Designer to create spiral staircase with added greenery for Soho office development


Over the past few years, offices have been quietly turning green. Living walls - walls planted with living vegetation - have become popular features, and now British designer Paul Cocksedge has designed a 'living' spiral staircase for an office in London's Soho.

L1

By removing the load-bearing pillar from the centre of a traditional staircase design, Cocksedge has created a series of hidden spaces at the centre of the wooden spiral structure, each devoted to its own specific activity, such as reading, drawing or picking fresh mint for tea.
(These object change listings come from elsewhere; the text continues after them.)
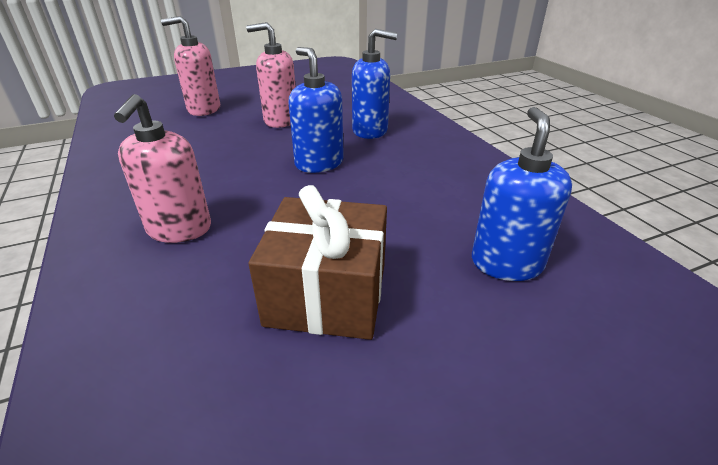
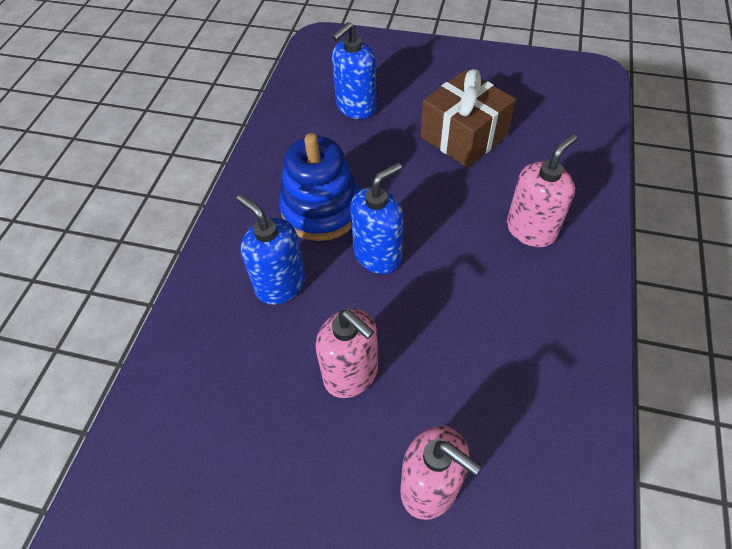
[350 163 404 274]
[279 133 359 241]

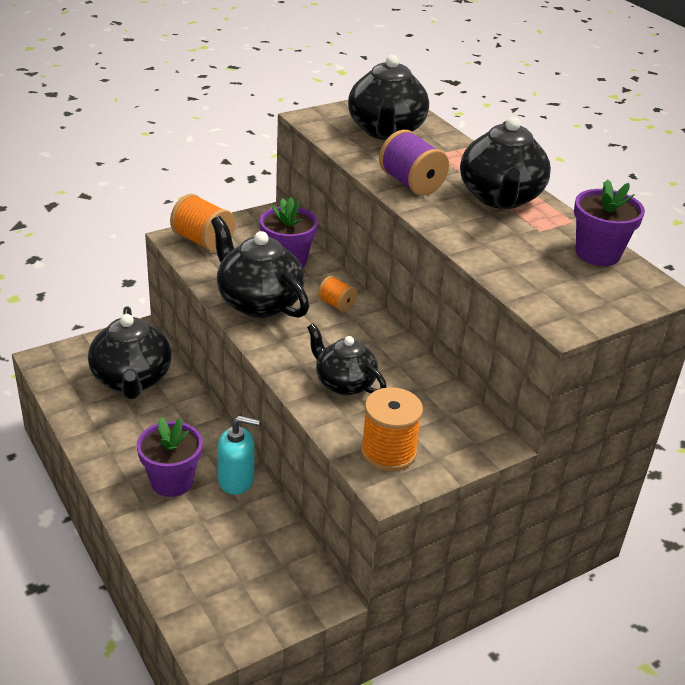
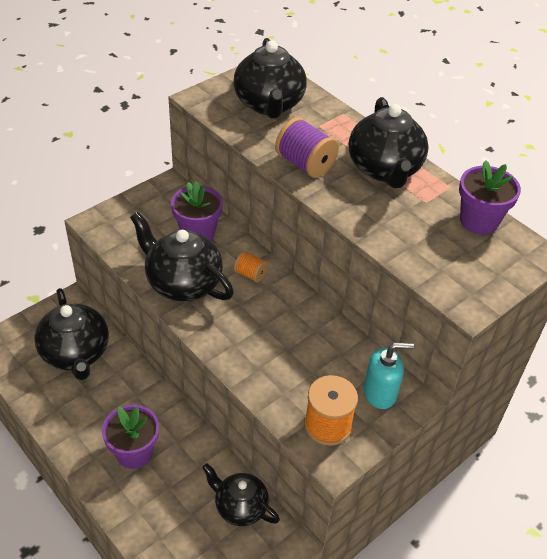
[170 194 235 252] (first image)
[202 463 280 526]
[364 343 414 409]

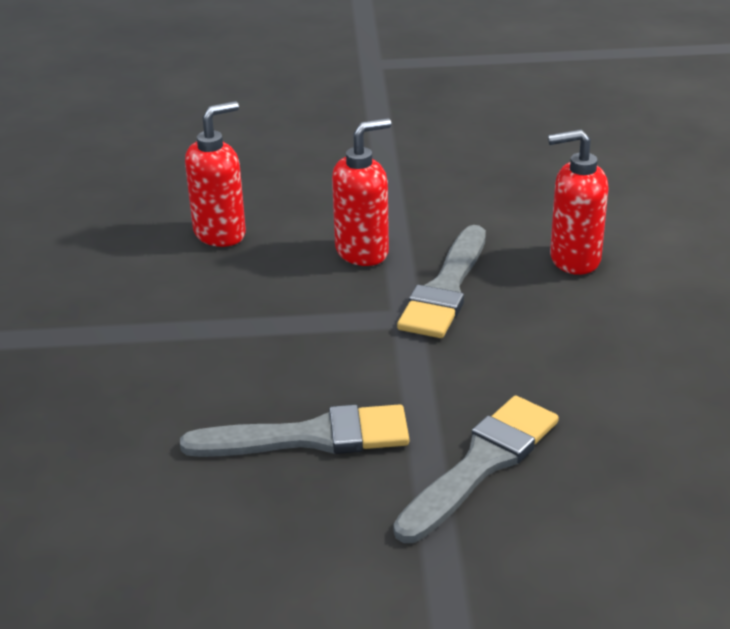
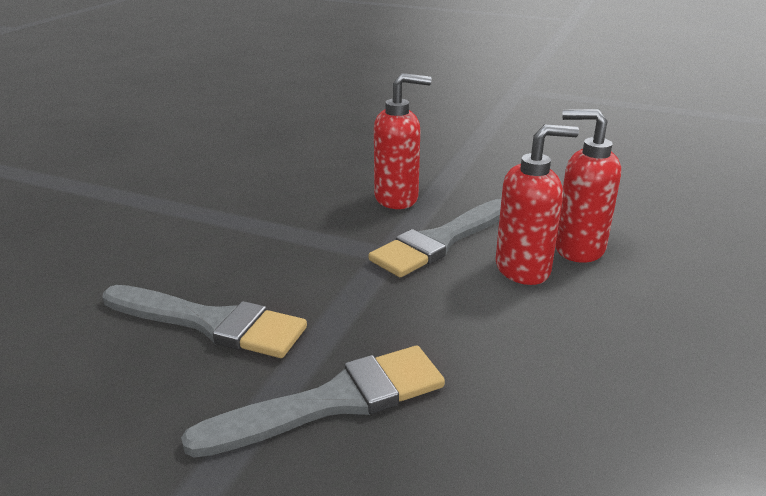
[495 124 579 285]

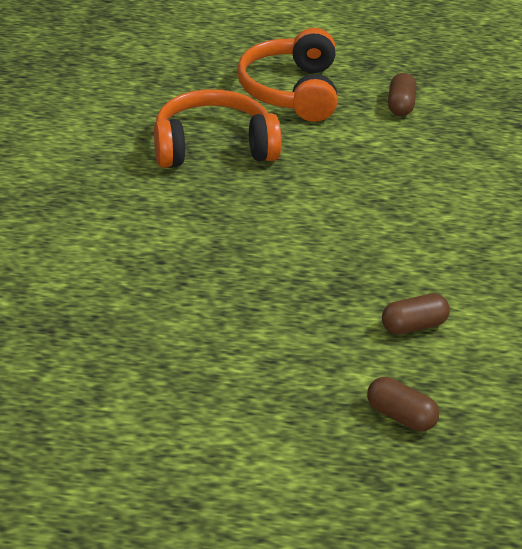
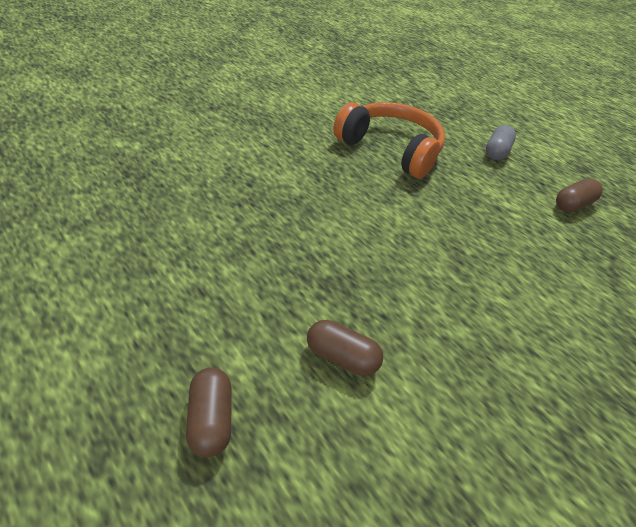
[486 125 516 160]

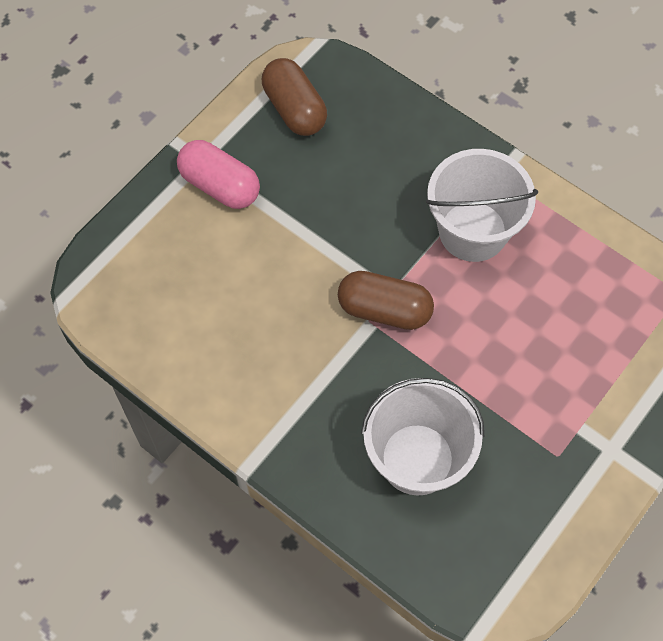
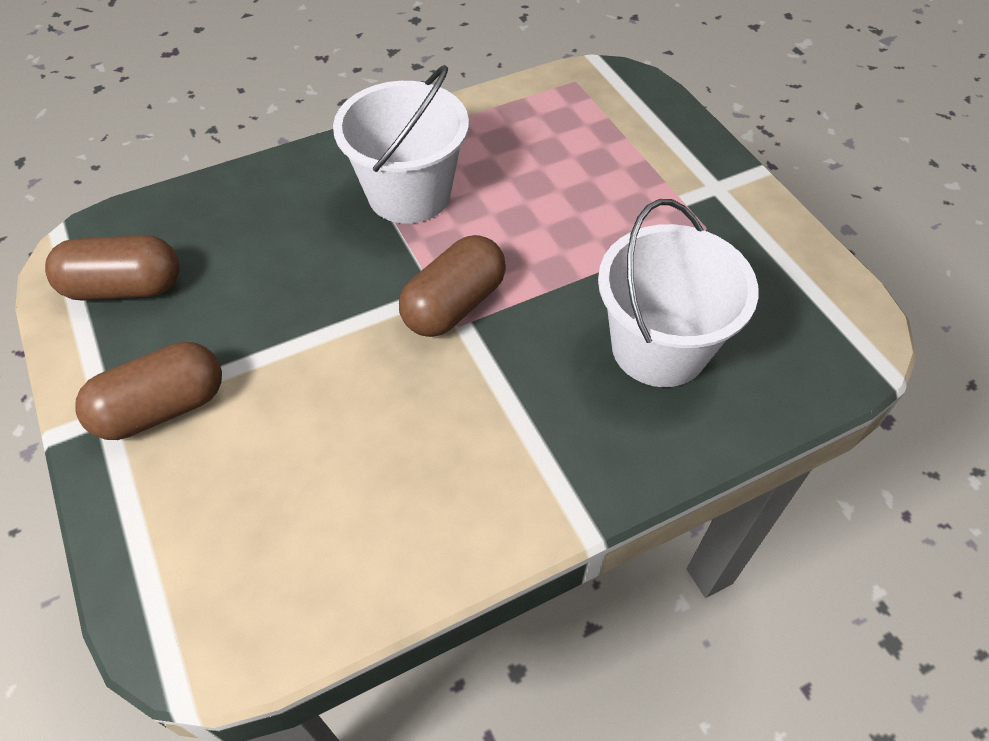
[75 342 222 440]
Plants along the balustrade are not merely for decoration but are intended to be a working garden, each plant being tended to by individual members of the building's community.

L2

Each element of the staircase is designed to relate to the people using it, providing a dynamic centrepiece for Darling Associates-designed office development, which is owned by Resolution Property and is called Ampersand.

S3

Cocksedge says of the project: 'The Living Staircase is actually a combination of staircase and room, of movement and stillness, vertical and horizontal. At every turn there is an opportunity to stop and look, smell, read, write, talk, meet, think, and rest. If a staircase is essentially about going from A to B, there is now a whole world living and breathing in the space between the two.'

Cocksedge Studio is working in partnership with Arup to create the staircase.